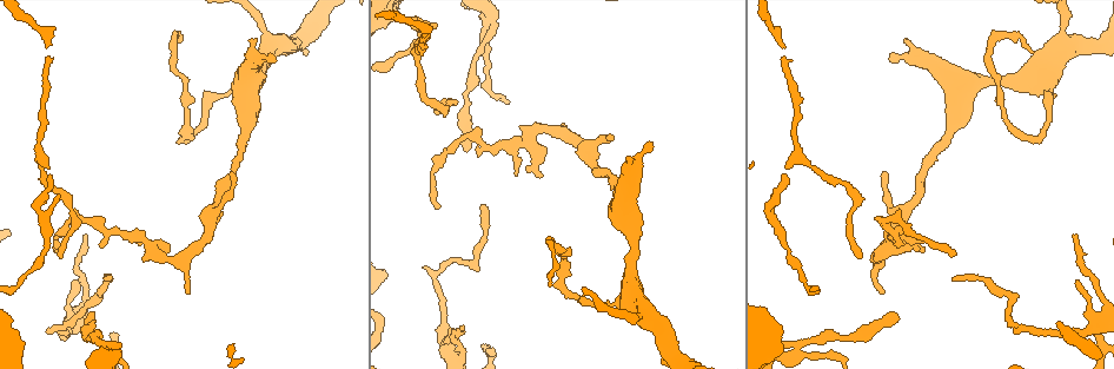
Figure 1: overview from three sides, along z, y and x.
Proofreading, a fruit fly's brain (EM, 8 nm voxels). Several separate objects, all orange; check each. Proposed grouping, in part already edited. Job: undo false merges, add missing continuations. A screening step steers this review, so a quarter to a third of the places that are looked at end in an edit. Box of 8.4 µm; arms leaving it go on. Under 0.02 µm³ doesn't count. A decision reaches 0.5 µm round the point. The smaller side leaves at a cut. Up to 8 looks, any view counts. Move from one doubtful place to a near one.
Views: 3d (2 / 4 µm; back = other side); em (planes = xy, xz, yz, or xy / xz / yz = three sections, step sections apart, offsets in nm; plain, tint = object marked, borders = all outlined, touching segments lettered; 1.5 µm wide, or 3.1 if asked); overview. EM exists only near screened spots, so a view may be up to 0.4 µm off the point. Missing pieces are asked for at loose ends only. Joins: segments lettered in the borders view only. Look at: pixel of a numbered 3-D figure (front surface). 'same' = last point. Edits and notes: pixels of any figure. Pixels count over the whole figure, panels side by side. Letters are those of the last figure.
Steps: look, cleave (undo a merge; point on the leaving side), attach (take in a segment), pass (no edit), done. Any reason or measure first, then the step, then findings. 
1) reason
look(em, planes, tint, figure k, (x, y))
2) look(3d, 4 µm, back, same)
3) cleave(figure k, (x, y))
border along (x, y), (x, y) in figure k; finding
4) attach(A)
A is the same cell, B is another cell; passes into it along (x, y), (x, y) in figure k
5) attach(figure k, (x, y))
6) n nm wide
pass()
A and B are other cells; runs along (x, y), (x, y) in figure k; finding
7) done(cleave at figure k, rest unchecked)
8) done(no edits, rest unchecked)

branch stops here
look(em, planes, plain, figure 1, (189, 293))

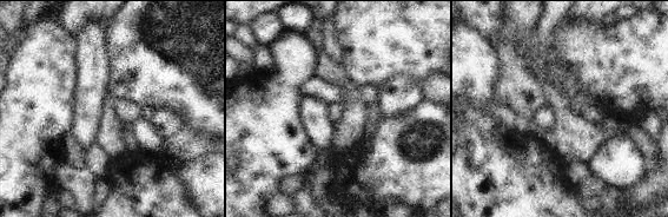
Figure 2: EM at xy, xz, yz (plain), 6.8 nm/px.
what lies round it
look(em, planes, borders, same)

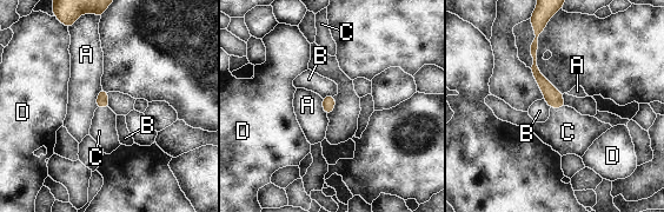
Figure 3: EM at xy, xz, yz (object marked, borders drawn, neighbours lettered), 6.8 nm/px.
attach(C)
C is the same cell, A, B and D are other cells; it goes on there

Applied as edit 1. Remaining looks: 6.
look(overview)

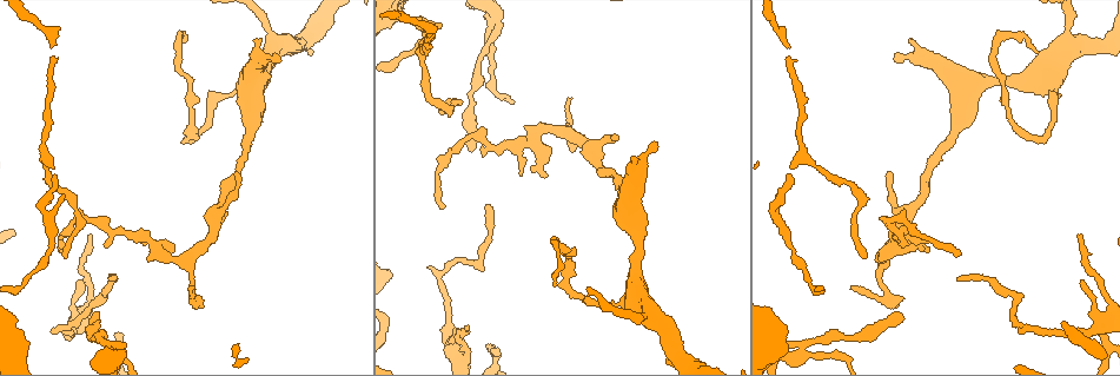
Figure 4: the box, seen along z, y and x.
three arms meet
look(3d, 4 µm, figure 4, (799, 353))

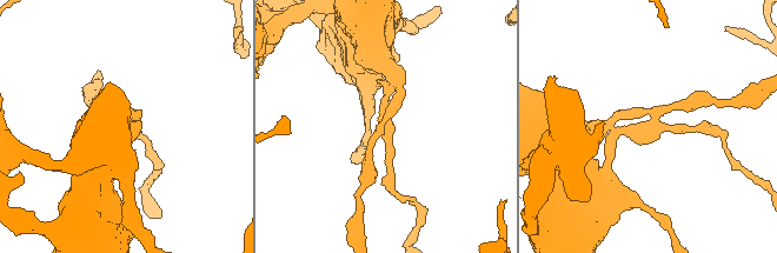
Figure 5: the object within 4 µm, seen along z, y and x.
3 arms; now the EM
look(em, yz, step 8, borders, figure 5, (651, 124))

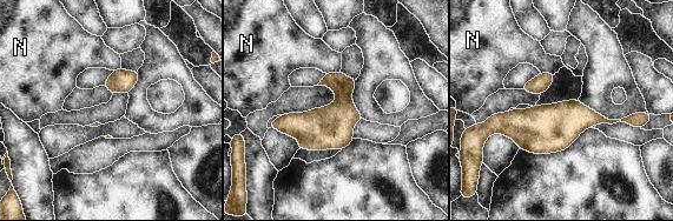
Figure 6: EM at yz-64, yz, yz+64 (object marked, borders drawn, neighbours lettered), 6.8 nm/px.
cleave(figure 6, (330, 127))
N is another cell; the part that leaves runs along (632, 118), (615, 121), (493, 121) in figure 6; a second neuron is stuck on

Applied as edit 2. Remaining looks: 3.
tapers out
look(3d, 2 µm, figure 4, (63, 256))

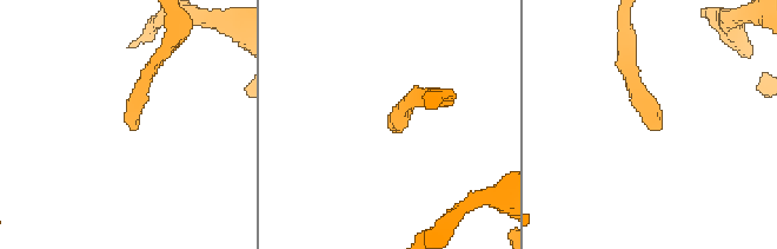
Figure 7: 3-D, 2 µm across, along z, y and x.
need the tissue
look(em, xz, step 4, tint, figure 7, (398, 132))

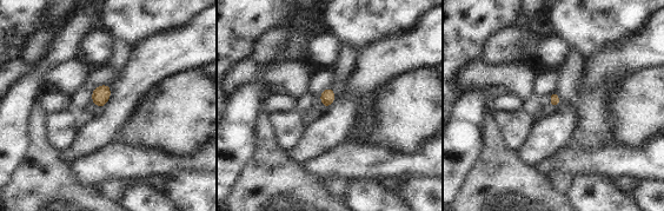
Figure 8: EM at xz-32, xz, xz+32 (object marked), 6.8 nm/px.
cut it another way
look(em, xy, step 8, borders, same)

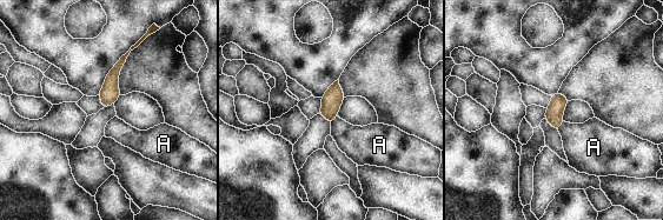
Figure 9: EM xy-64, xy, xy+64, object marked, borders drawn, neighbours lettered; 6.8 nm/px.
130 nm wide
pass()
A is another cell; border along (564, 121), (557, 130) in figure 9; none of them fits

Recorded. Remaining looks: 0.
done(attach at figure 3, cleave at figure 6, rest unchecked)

» **WHAT THE EXERCISE ASKS**
Copy each line of the entries in which the string "leaving" is found.

» **REPLY TO THE EXERCISE**
Proofreading, a fruit fly's brain (EM, 8 nm voxels). Several separate objects, all orange; check each. Proposed grouping, in part already edited. Job: undo false merges, add missing continuations. A screening step steers this review, so a quarter to a third of the places that are looked at end in an edit. Box of 8.4 µm; arms leaving it go on. Under 0.02 µm³ doesn't count. A decision reaches 0.5 µm round the point. The smaller side leaves at a cut. Up to 8 looks, any view counts. Move from one doubtful place to a near one.
Steps: look, cleave (undo a merge; point on the leaving side), attach (take in a segment), pass (no edit), done. Any reason or measure first, then the step, then findings. 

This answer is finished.